Mohammad Rahsepar, Asylbewerber aus dem Iran, beging vor wenigen Wochen Selbstmord in einem Asylbewerberheim im bayerischen Würzburg. Mohammad Rahsepar wurde nur 29 Jahre
alt.Er wurde in der kasernenartigen Massenunterkunft schwer depressiv, stellte einen Antrag, zu seiner Schwester nach Köln zu ziehen. Dieser wurde abgelehnt.
Er befand sich in einer Sackgasse. Keine Arbeitserlaubnis, Residenzpflicht, die Aussicht, jahrelang in dem Heim vor sich hin zu vegetieren, abgespeist mit den immergleichen Essenspaketen: "Als einziges Bundesland beharrt Bayern auf den sogenannten
Essenspaketen. Über Jahre erhalten die Asylbewerber immer dieselbe
Auswahl an Lebensmitteln – ohne selbst einkaufen zu dürfen. Ungenießbare
Brötchen muten man ihnen zu. Sogar die Hygieneartikel sind vorgegeben.

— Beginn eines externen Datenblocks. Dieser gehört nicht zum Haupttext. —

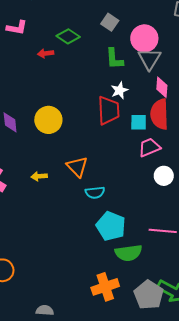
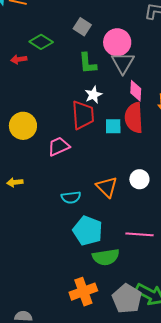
pink trapezoid: (149, 147) -> (59, 146), moved
orange triangle: (77, 167) -> (107, 187), moved

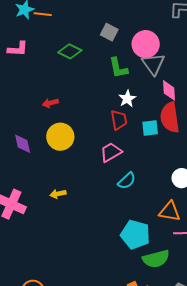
red arrow: (19, 59) -> (50, 103), moved
red trapezoid: (83, 115) -> (119, 120), size x0.7
pink trapezoid: (59, 146) -> (111, 152), moved
orange triangle: (107, 187) -> (170, 211), moved, turned -30
cyan semicircle: (71, 197) -> (127, 181), moved, turned -30

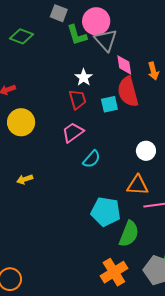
green L-shape: (118, 68) -> (77, 35), moved
green semicircle: (156, 259) -> (129, 234), turned -48

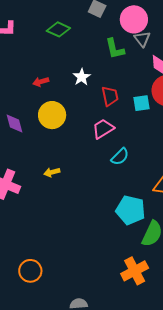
green L-shape: (77, 35) -> (115, 49), moved
gray triangle: (106, 40) -> (142, 39), size x0.7
white star: (84, 77) -> (82, 77), moved

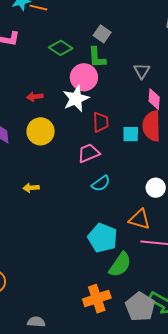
pink circle: (134, 19) -> (84, 77), moved
green L-shape: (115, 49) -> (97, 57), moved
white star: (82, 77) -> (76, 99), size x1.5

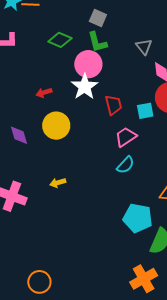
pink trapezoid: (89, 153) -> (126, 137), moved

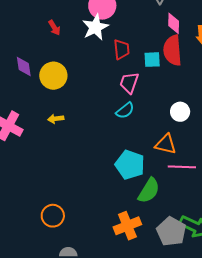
red arrow: (44, 93) -> (54, 28), turned -112
yellow circle: (56, 126) -> (53, 76), moved
pink trapezoid: (126, 137) -> (129, 83), turned -45
orange circle: (39, 282) -> (53, 216), moved

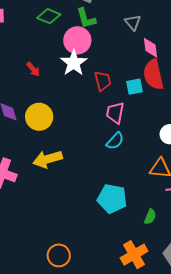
yellow arrow: (56, 119) -> (48, 159), size x1.8
cyan pentagon: (130, 165) -> (112, 199), moved
green semicircle: (149, 191) -> (150, 217), size x0.6

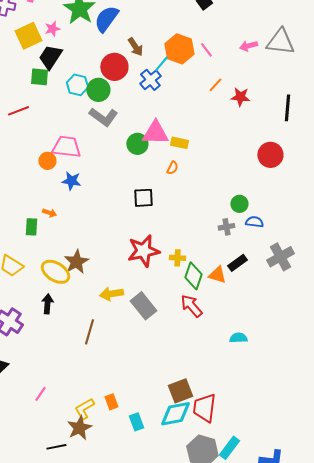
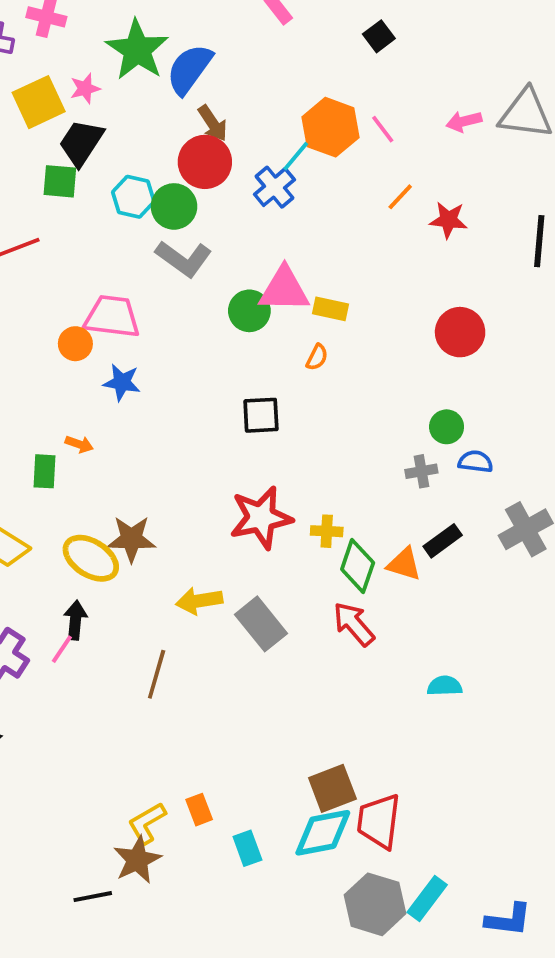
brown arrow: (135, 47) -> (213, 123), moved
red circle: (270, 155) -> (460, 332), moved
brown star: (76, 262) -> (131, 539), turned 30
pink line: (40, 394) -> (62, 649), moved

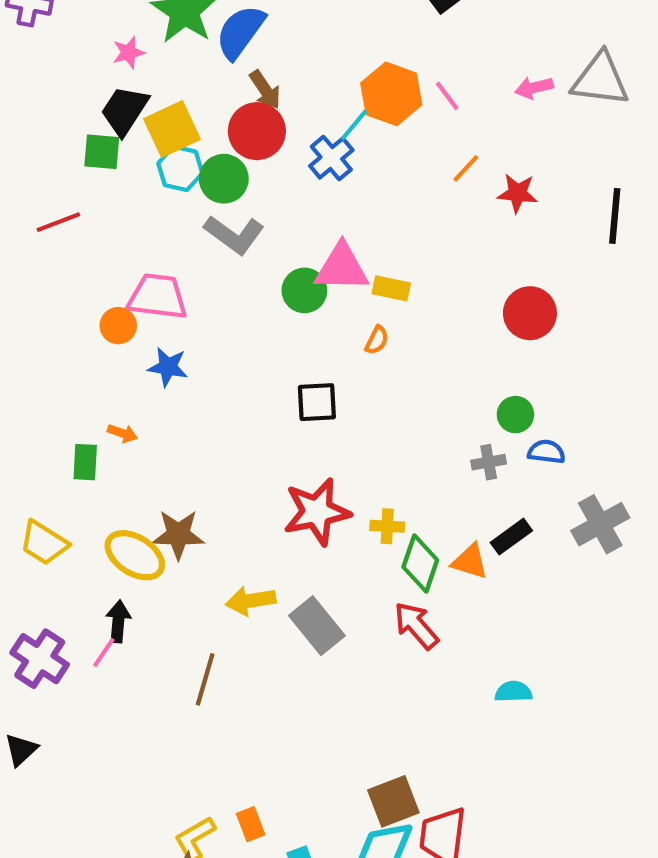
yellow square: (39, 102) -> (172, 129), moved

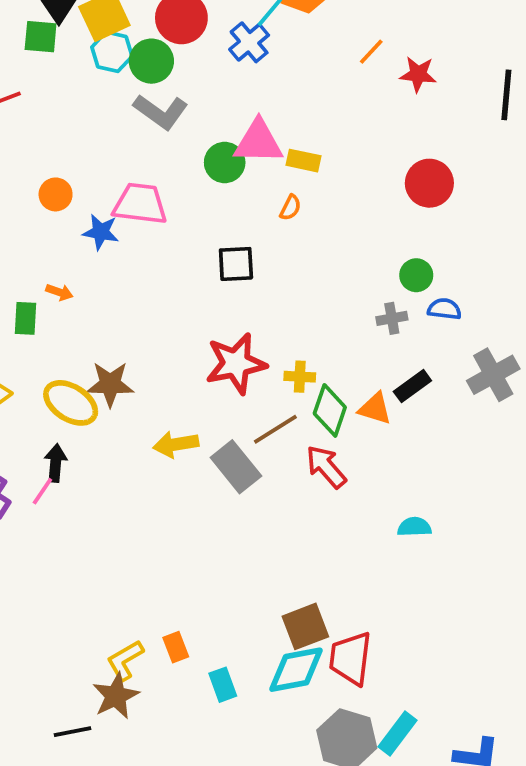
pink trapezoid: (158, 297) -> (140, 204), moved
brown line: (205, 679) -> (275, 429), moved, turned 42

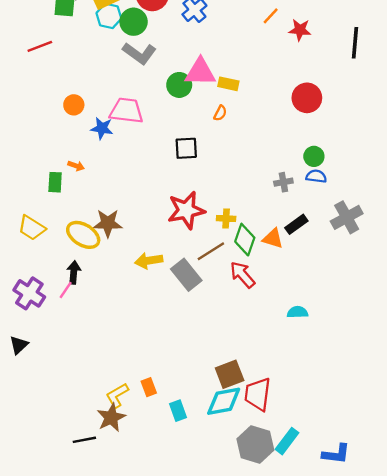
green circle: (416, 275) -> (314, 156), moved

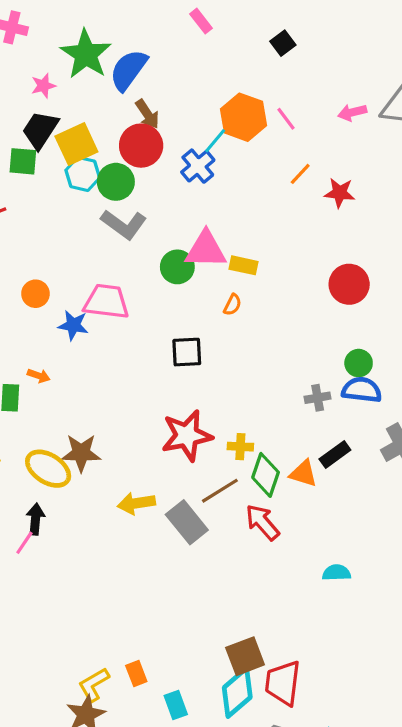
blue semicircle: (316, 176) -> (362, 390), size x1.4
cyan diamond: (224, 401) -> (237, 692), turned -30

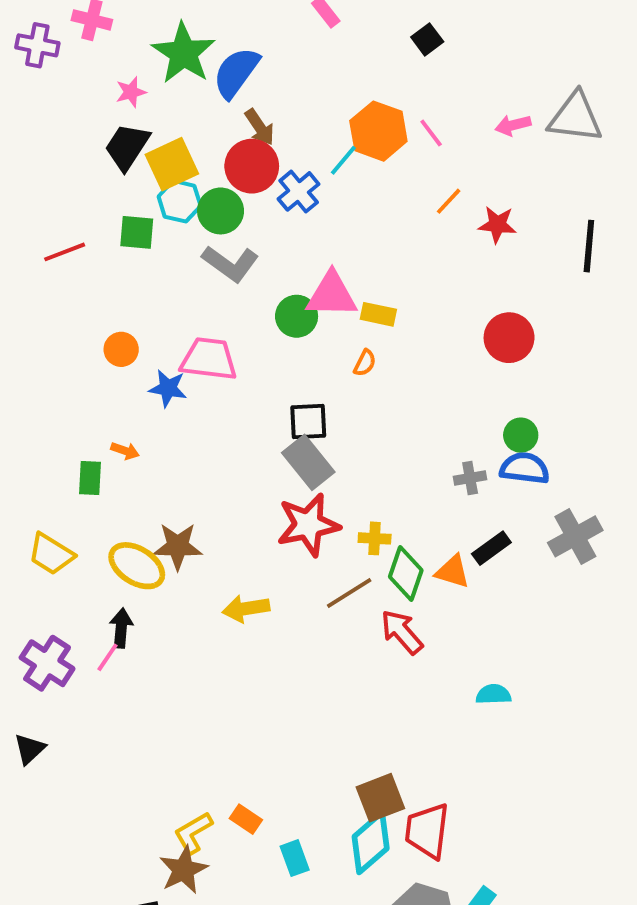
green square: (23, 161) -> (137, 232), moved
blue cross: (198, 166) -> (299, 191), moved
gray rectangle: (187, 522) -> (308, 462), moved
orange rectangle: (136, 674) -> (246, 819), turned -35

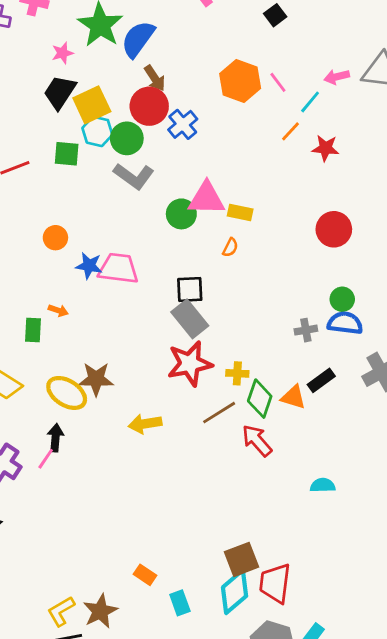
cyan line: (343, 160) -> (310, 102), moved
pink trapezoid: (209, 359) -> (118, 268), moved
yellow L-shape: (193, 833) -> (61, 611), moved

Andere Bundesländer geben längst Gutscheine oder Bargeld, damit die
Menschen etwas Selbstständigkeit und Würde behalten." rbb - kontraste
Ein Konzept, im Landkreis Coburg die Massenunterkünfte abzuschaffen und die Flüchtlinge in normalen Wohnungen unterzubringen, lehnte das Bayrische Sozialministerium ab, obwohl es keinen Cent mehr gekostet hätte. rbb - kontraste
Bayern hält demnach allein aus Gründen der Abschreckung an diesen Bedingungen fest. Mohammad Rahsepars Tod wurde dafür in Kauf genommen. Im Iran verweigerte er als Polizist Befehle und wurde deswegen verhaftet und misshandelt. Er verlor dabei eine Niere. Sein Leben aber verlor er erst im Freistaat Bayern.